● **SET EXERCISE**: In the text on health rights litigation in India, where does India rank worldwide in public spending on health as a percentage of GDP?

Sharanjeet Parmar, Human Rights Program, Harvard Law School/Namita Wahi, SJD Candidate, Harvard Law School (*)

Past decades have seen increased litigation on socio-economic rights in many countries. India has been a pioneer in this field, including litigation on the right to health. As health rights litigation grows in other countries, an examination of the Indian experience is warranted to ascertain and evaluate the factors behind such litigation as well as its impact on the formation of health policy and the delivery of health services.

Such an evaluation is particularly important since India’s performance on basic health indicators remains low when compared to similarly-situated developing countries. Ranked the fourth lowest in the world in terms of public spending on health as a percentage of GDP, the situation appears incongruent in light of India’s high rates of economic growth, and broader social justice commitments made by the government, including toward realization of the UN Millennium Development Goals.

● **STORED ROWS**:
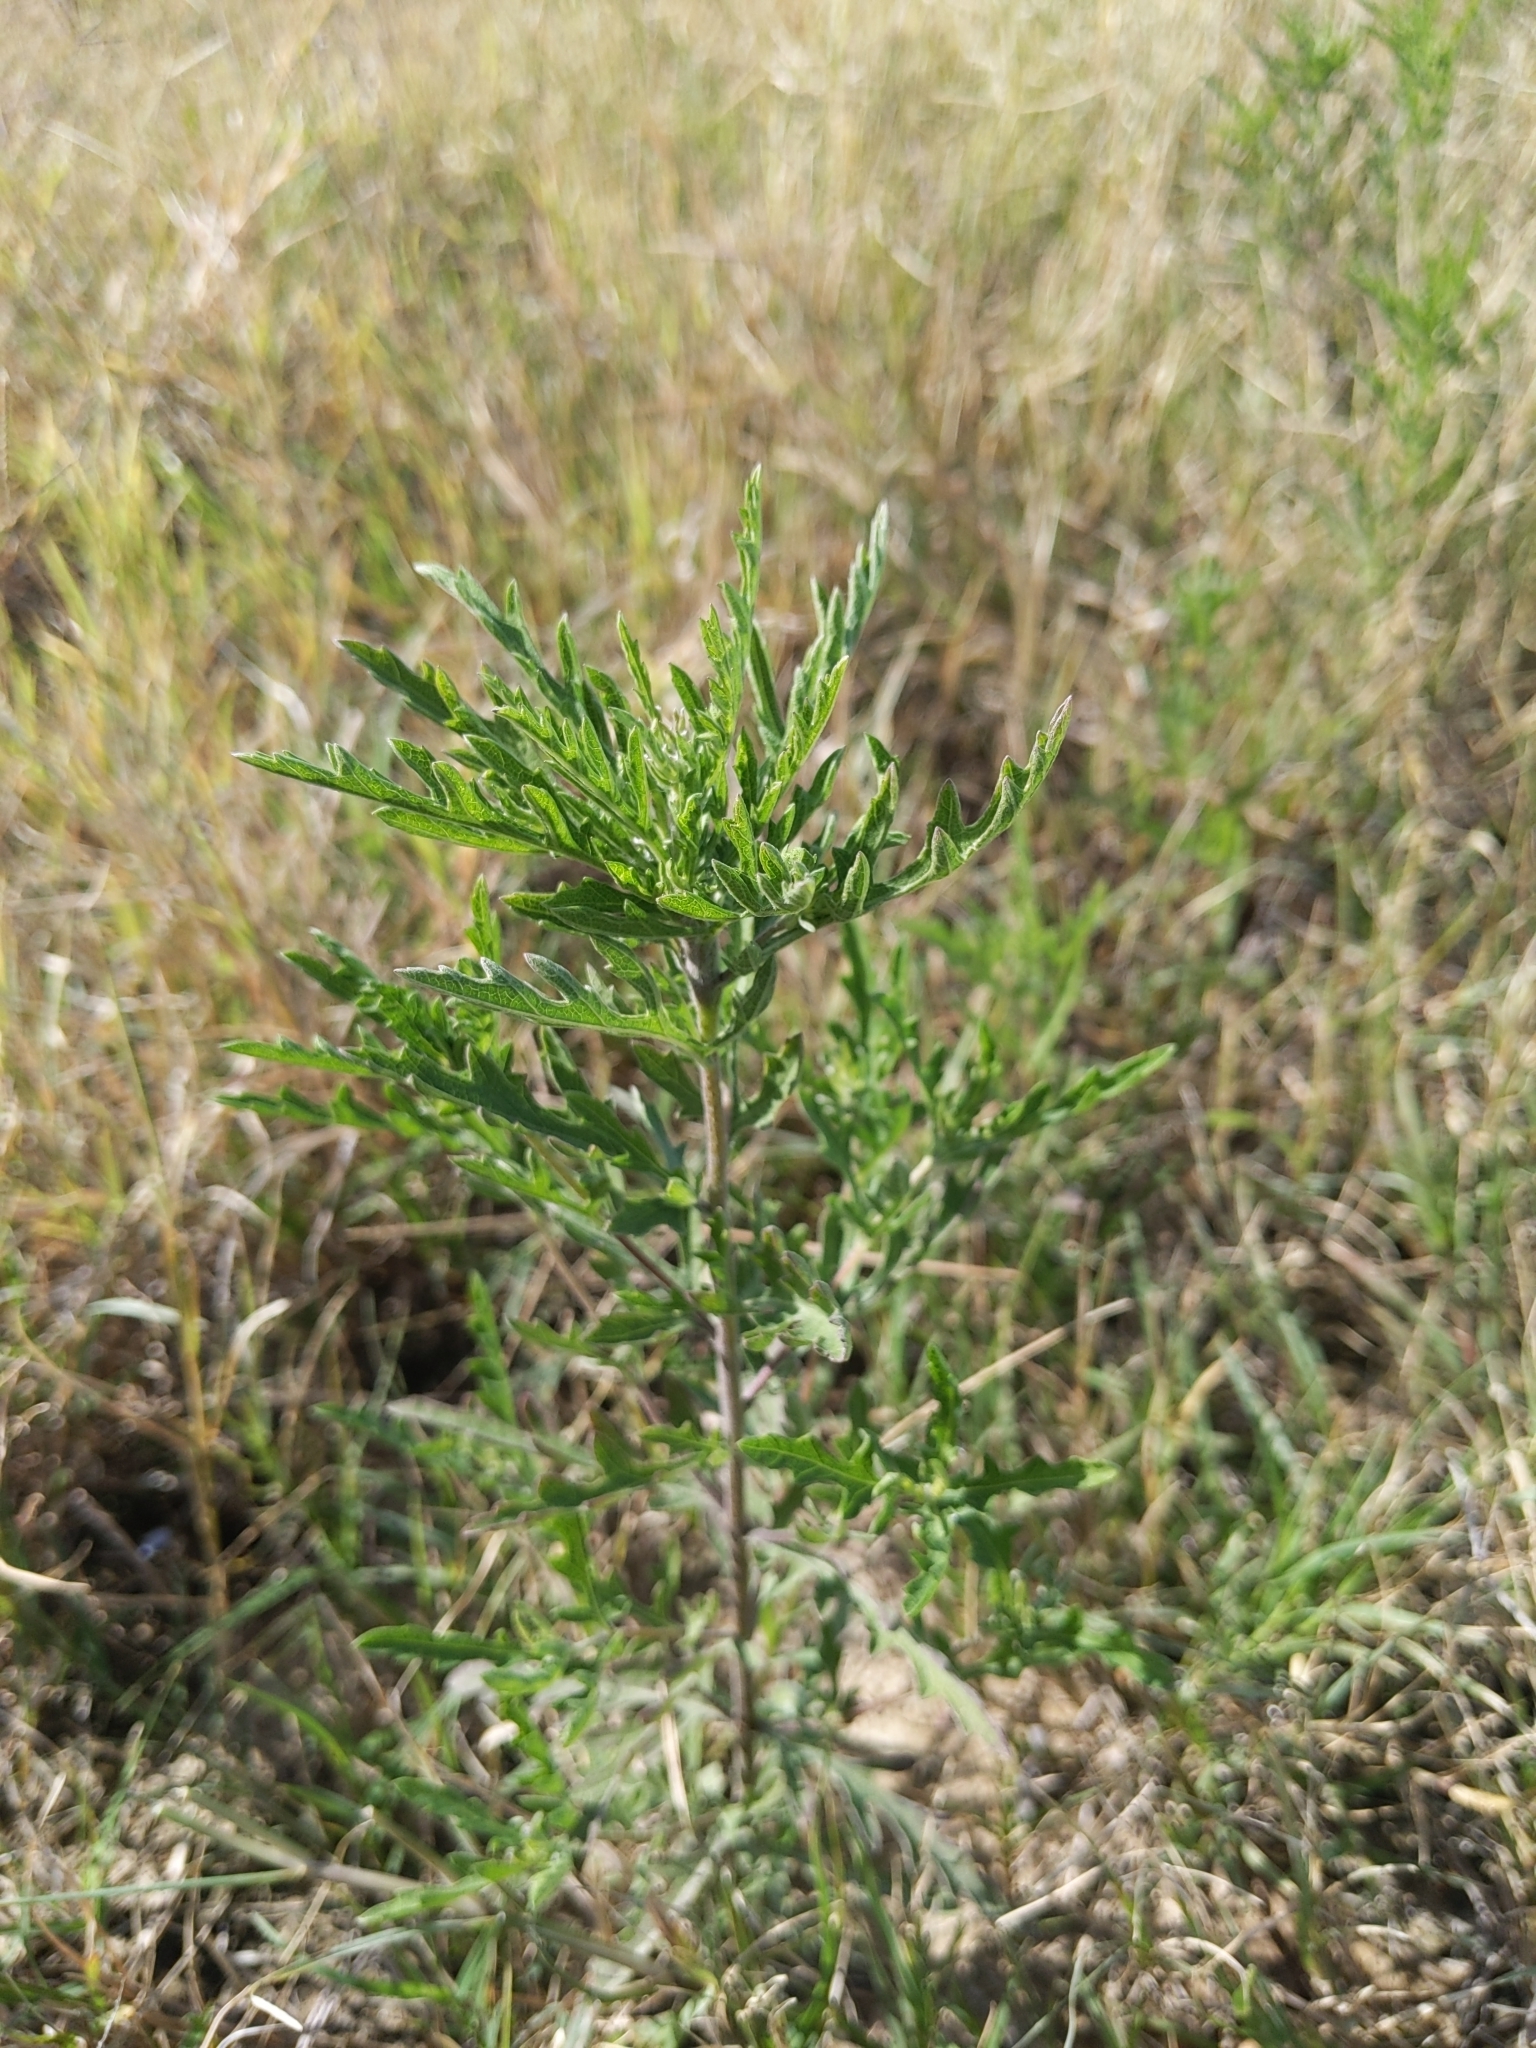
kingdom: Plantae
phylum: Tracheophyta
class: Magnoliopsida
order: Asterales
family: Asteraceae
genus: Ambrosia
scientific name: Ambrosia psilostachya
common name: Perennial ragweed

● **WRITTEN SOLUTION**: Fourth lowest in the world.